I'll take the IPC statement about Celeron D compared to older Celerons back for now, and read some more reviews, since that may not be correct according to the AT review; I will read some more reviews and then get back on this. Although I'm still not convinced that that the figures for the NW celerons in the review is correct.

Anyway, my original point was that Celeron D compares to Semprons unfavorably, more so than does P4 compared to A64. The comparison between Celeron D and Sempron has dropped compared to older Celerons vs. AMD chips of its day; which was my main point.
Besides not having enough cache to function, the NW celerons were bandwidth limited even more than the equivalent P4s by their 400mhz fsb. With so little cache and such a slow memory interface, they could have pushed the clock speed as high as they wanted and done nothing but waste cycles. Oh wait, that's what they did.

The reason the celeron-d compares badly to sempron is that the A64 architecture responds better to cutting down L2 cache than the prescott architecture. In a race between NW celeron and celeron-d, the prescott-based chip blows away the older model.


Yeah, but thats like saying a 2.0L honda beats a 1.6L honda. They both get pwned by say even a V6 mustang. :)
 

Zap

Elite Member
Oct 13, 1999
22,377
7
81
Originally posted by: Leper Messiah
Get a s939 sempr0n with 256k cache
Where can you find those except in HP and such?
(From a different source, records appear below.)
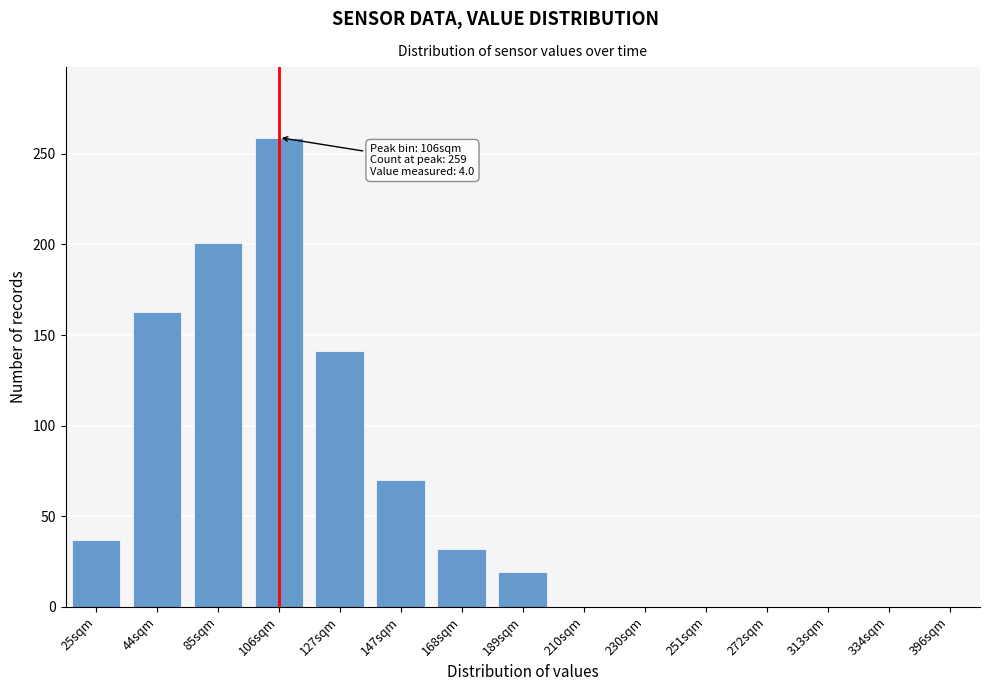

Reading left to right, transcribe all the data shown in this chart.

25sqm=37	44sqm=163	85sqm=201	106sqm=259	127sqm=141	147sqm=70	168sqm=32	189sqm=19	210sqm=0	230sqm=0	251sqm=0	272sqm=0	313sqm=0	334sqm=0	396sqm=0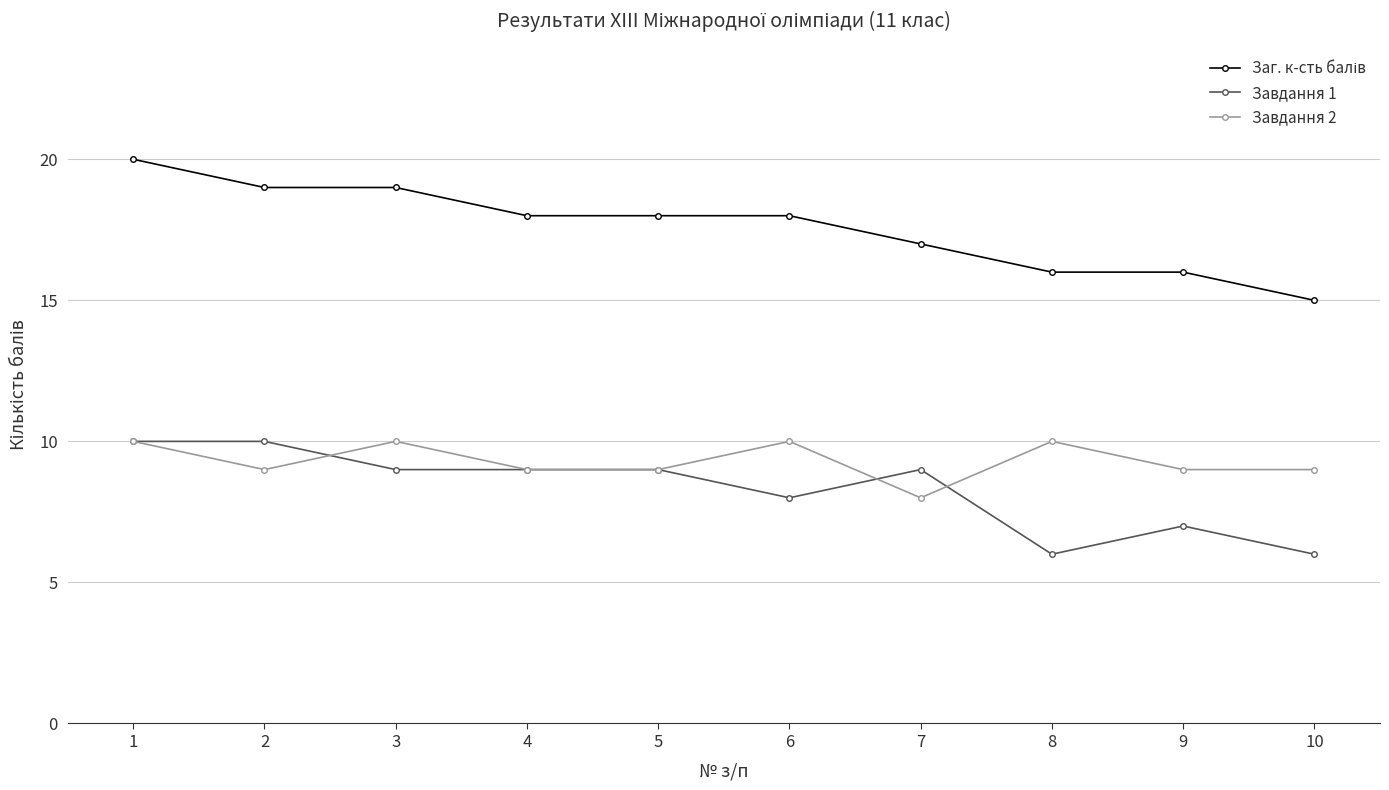

Where is the first local minimum for Завдання 2?

2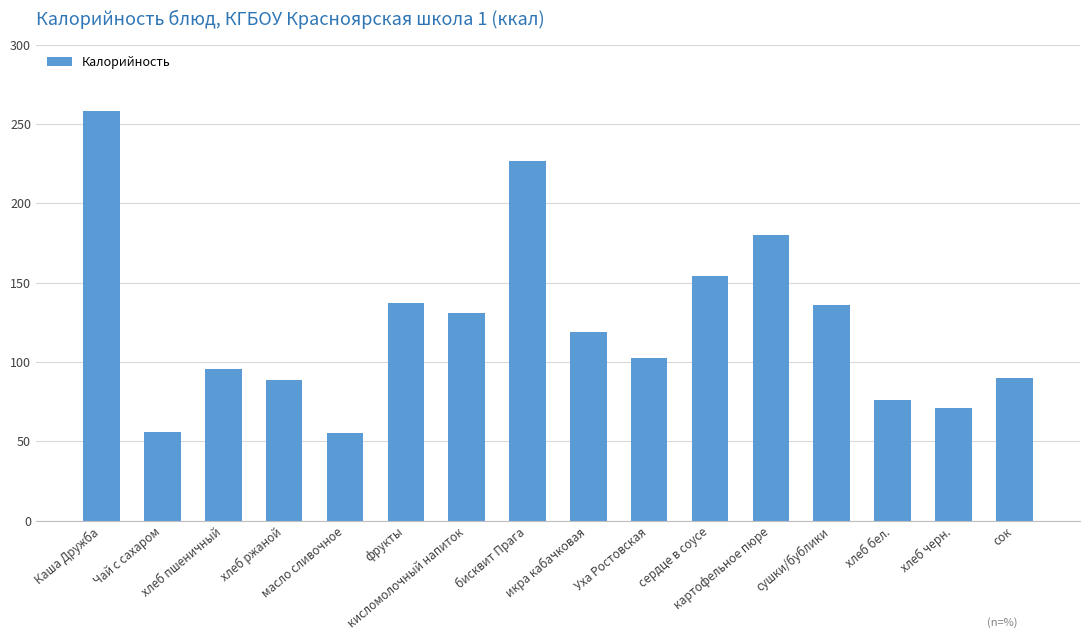

How many bars are there in total?

16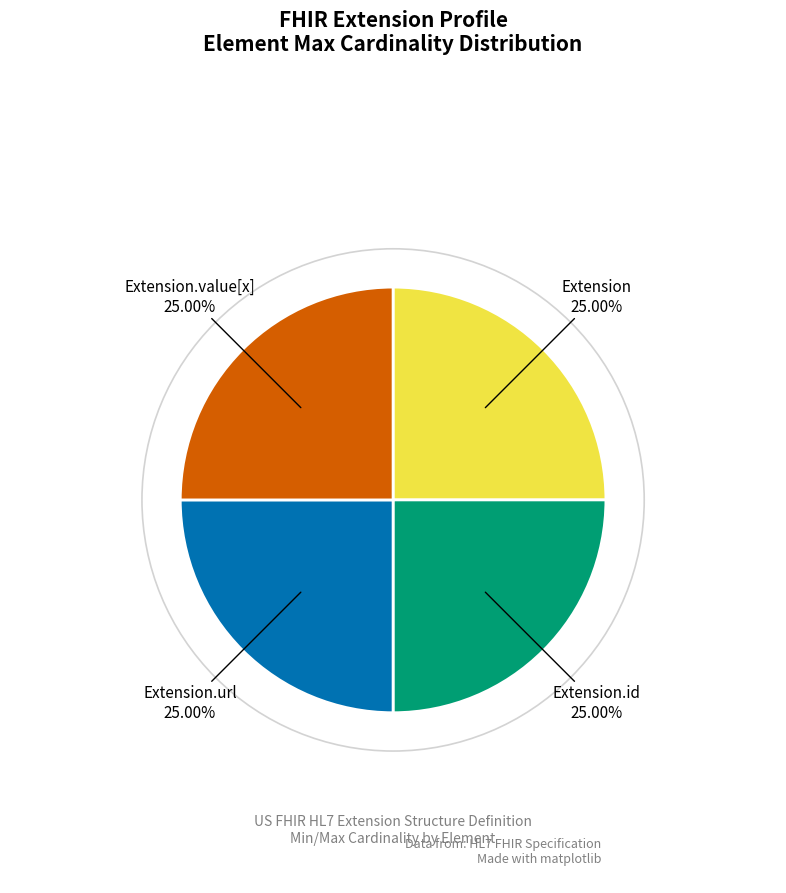

Does any single category account for the majority?

No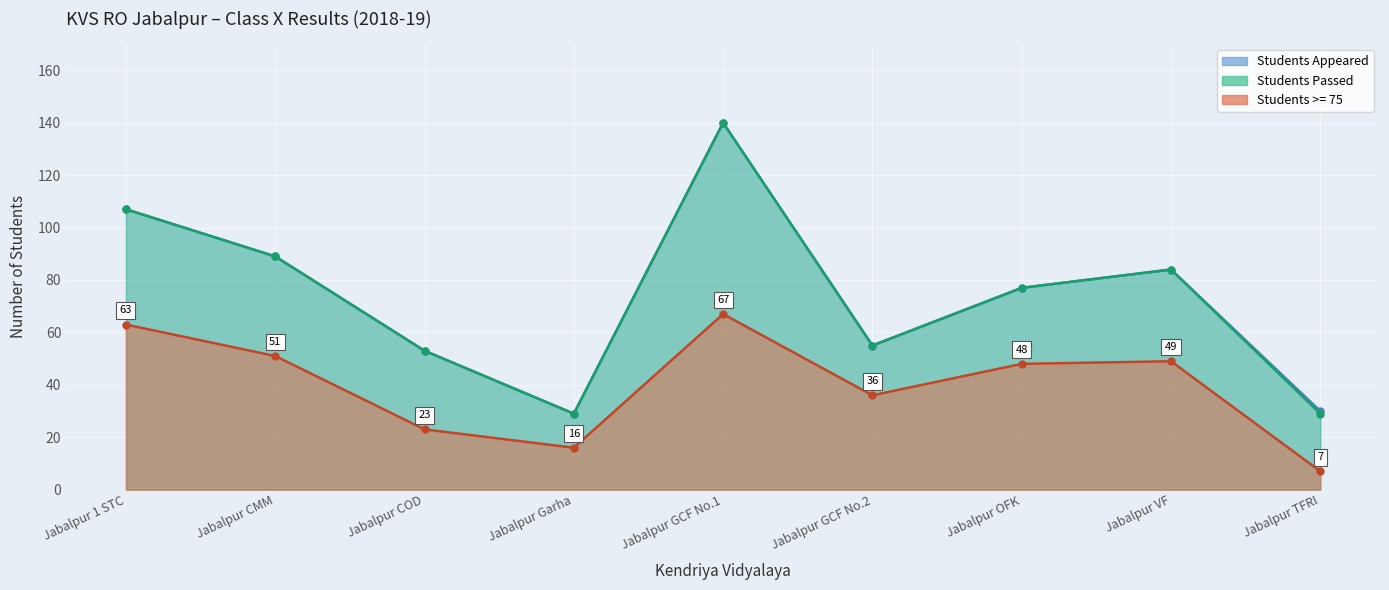

The value of Students Appeared at Jabalpur GCF No.2 is 91. True or false?

False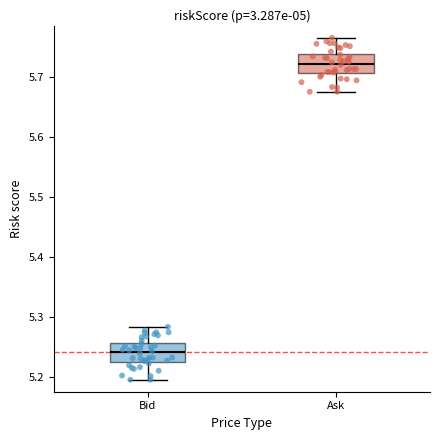

Reading left to right, transcribe this box plot: for each box, give where its median line is, the range the box spans, and where its two whiskers end, as read against the y-axis. The values are not printed on the chart, so give them approximately, as read against the axis.

Bid: median 5.24, box 5.23 to 5.26, whiskers 5.20 to 5.28
Ask: median 5.72, box 5.71 to 5.74, whiskers 5.68 to 5.77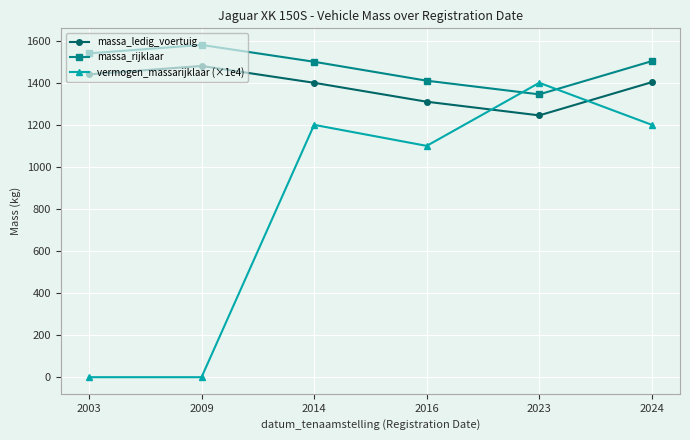

What is the value of the massa_ledig_voertuig point at the 6th from the left?

1403.0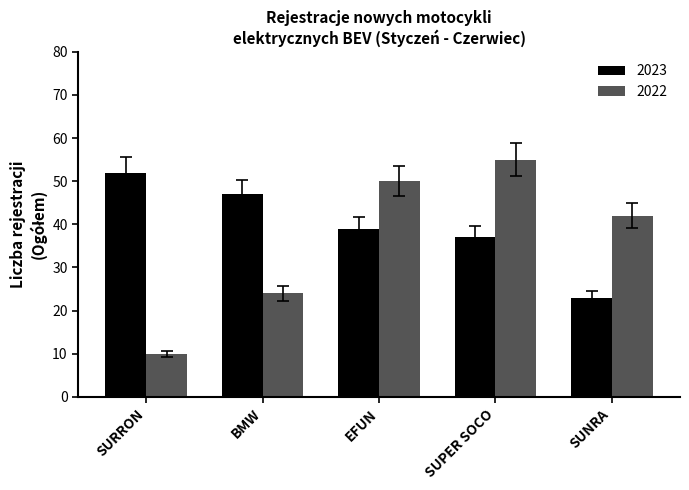

What is the label of the 2nd bar from the right?

SUPER SOCO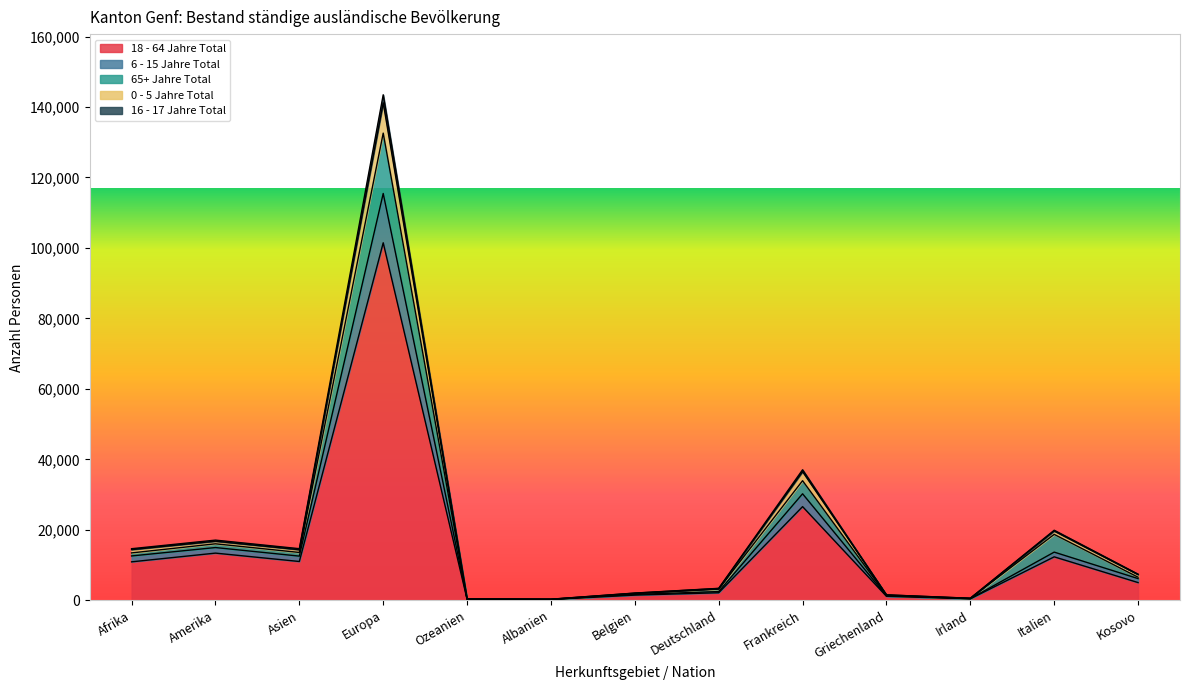

What is the maximum value shown in the chart?

143469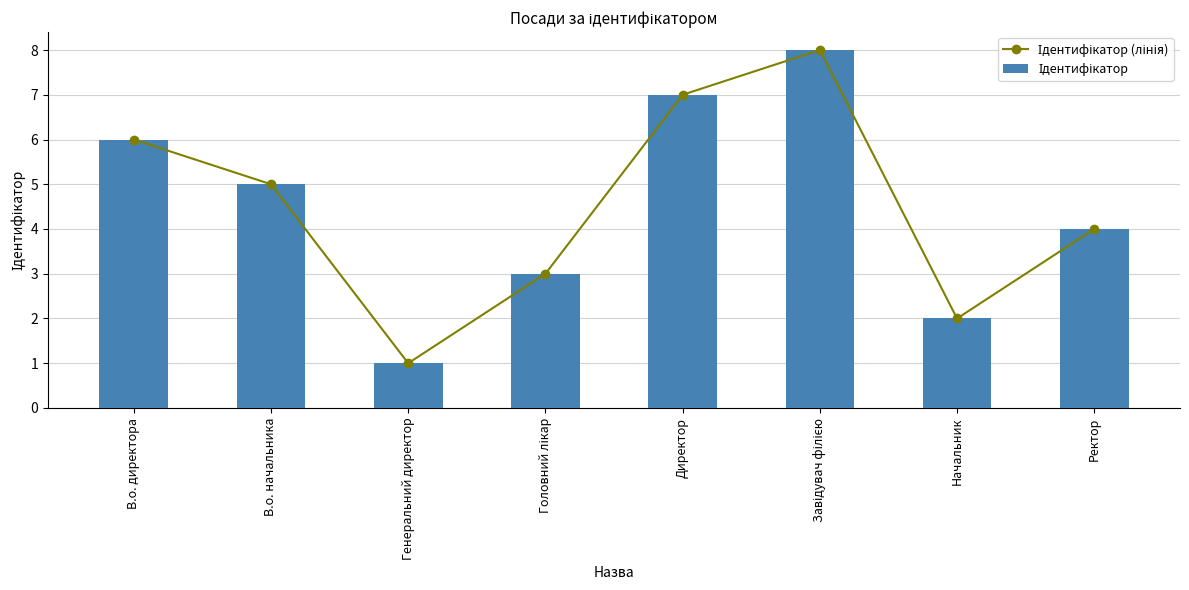

Where does the Ідентифікатор (лінія) series first go above 5?

В.о. директора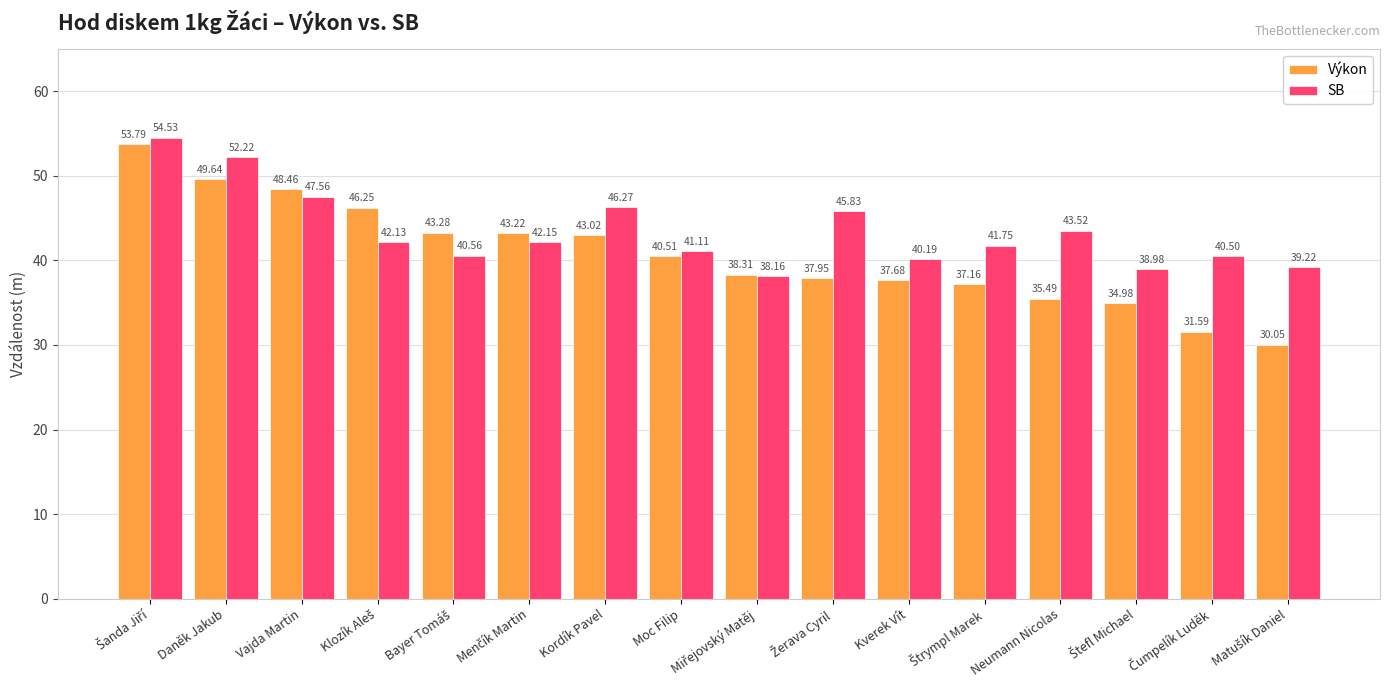

List the series in order of their overall mean, highest first.

SB, Výkon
Originally posted by: Zebo
The Asians undertand that an will be cold day in hell before they buy american product - .. Even Mexicans over here understand that - shopping at mexican markets and tacorias when possible - Only Americans are dumb enough to succum to short sighterd thinking and economic altruism..
LOL, sad but true.

Back to the OP... understand that today's AMD chips do not deserve the reputation you hold for them in your mind, as all the other posters will attest. That being said, the Deleron (Celeron D, term I coined) will actually do what you intend for it to be used for. My gosh, listening to the other people here will make it sound as if it actually can't do certain things. A Deleron can do anything a P4 can, just not as fast. If you're hellbent on getting one for your system build while knowing (or being told) that the current AMD chips are a viable and stable alternative, so be it. It's like buying a can of beans at one supermarket while knowing that the same can of beans is on sale for 15¢ cheaper at another supermarket. It's your money and perhaps you have better things to do than worry over getting the last bit of value on a purchase.
 

Lyfer

Diamond Member
May 28, 2003
5,842
2
81
Get an Athlon 64 or Socket 754 based Sempron with an Nvidia chipset. (and use an Asus or DFI board)

If you think Intel's are more stabler than AMD, wake up, its the year 2005!